Czech i Słowaczka przyjechali do sanatorium Bałtyk 30 października. Mieli wcześniejszą rezerwację na dwie doby. Byli wieczorem na spacerze, następnie wrócili do pokoju hotelowego. Nikt ich nie odwiedzał. Nie opuszczali tego pokoju do następnego dnia. – 31 października około godziny 9 rano wypadli z balkonu, upadli na betonowe podłoże i to zobaczył jeden z pracowników sanatorium. Natychmiast wezwał pogotowie i policję. Oboje trafili do kołobrzeskiego szpitala – powiedział PAP w piątek rzecznik prokuratury Okręgowej w Koszalinie.
Wypadek w sanatorium Bałtyk w Kołobrzegu. Zmarł 21-letni Czech
Jak przekazał prok. Gąsiorowski, 21-letni obywatel Czech zmarł w Regionalnym Szpitalu w Kołobrzegu w czwartek. 23-letnia obywatelka Słowacji przeszła bardzo poważną operację, żyje.

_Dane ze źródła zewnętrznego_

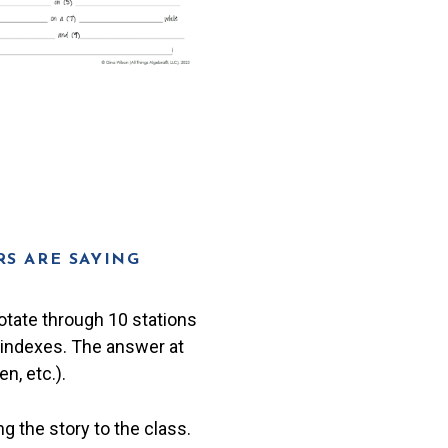
S ARE SAYING
rotate through 10 stations
r indexes. The answer at
n, etc.).
g the story to the class.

W sprawie wszczęto śledztwo pod kątem nieszczęśliwego wypadku, ponieważ na tym etapie nie ma żadnych okoliczności wskazujących na to, że ktoś chciał obojga pozbawić życia oraz na to, że to była próba samobójcza. – Nie zostawili pożegnalnego listu, nie ma jakiejkolwiek wskazówki sugerującej, że to było samobójstwo. Nie ma też ustaleń, że ktoś u nich był w pokoju, doszło do kłótni, szarpaniny i że oni zostali wypchnięci – mówił prokurator.
Zaznaczył, że ze względu na to, że oboje pokrzywdzeni to obcokrajowcy, o wszczęciu śledztwa powiadomiono ambasady. Konsulowie obu krajów są w kontakcie z kołobrzeską Prokuraturą Rejonową. Do Kołobrzegu prawdopodobnie przyjadą rodzice zmarłego i wówczas będzie możliwość ich przesłuchania. Prokuratura ma również nadzieję, że "w niedługim czasie" będzie można też przesłuchać pokrzywdzoną 23-latkę. To będzie zależało od jej stanu zdrowia.
Ciało 21-latka zostało zabezpieczone do badań sekcyjnych. Prok. Gąsiorowski zapowiedział, że śledczy w ramach prowadzonego postępowania zabezpieczać będą dokumentację szpitalną, monitoring, w tym ten hotelowy, sprawdzą zabezpieczone urządzenia elektroniczne pozostawione przez pokrzywdzonych w pokoju sanatorium, będą także przesłuchiwać świadków.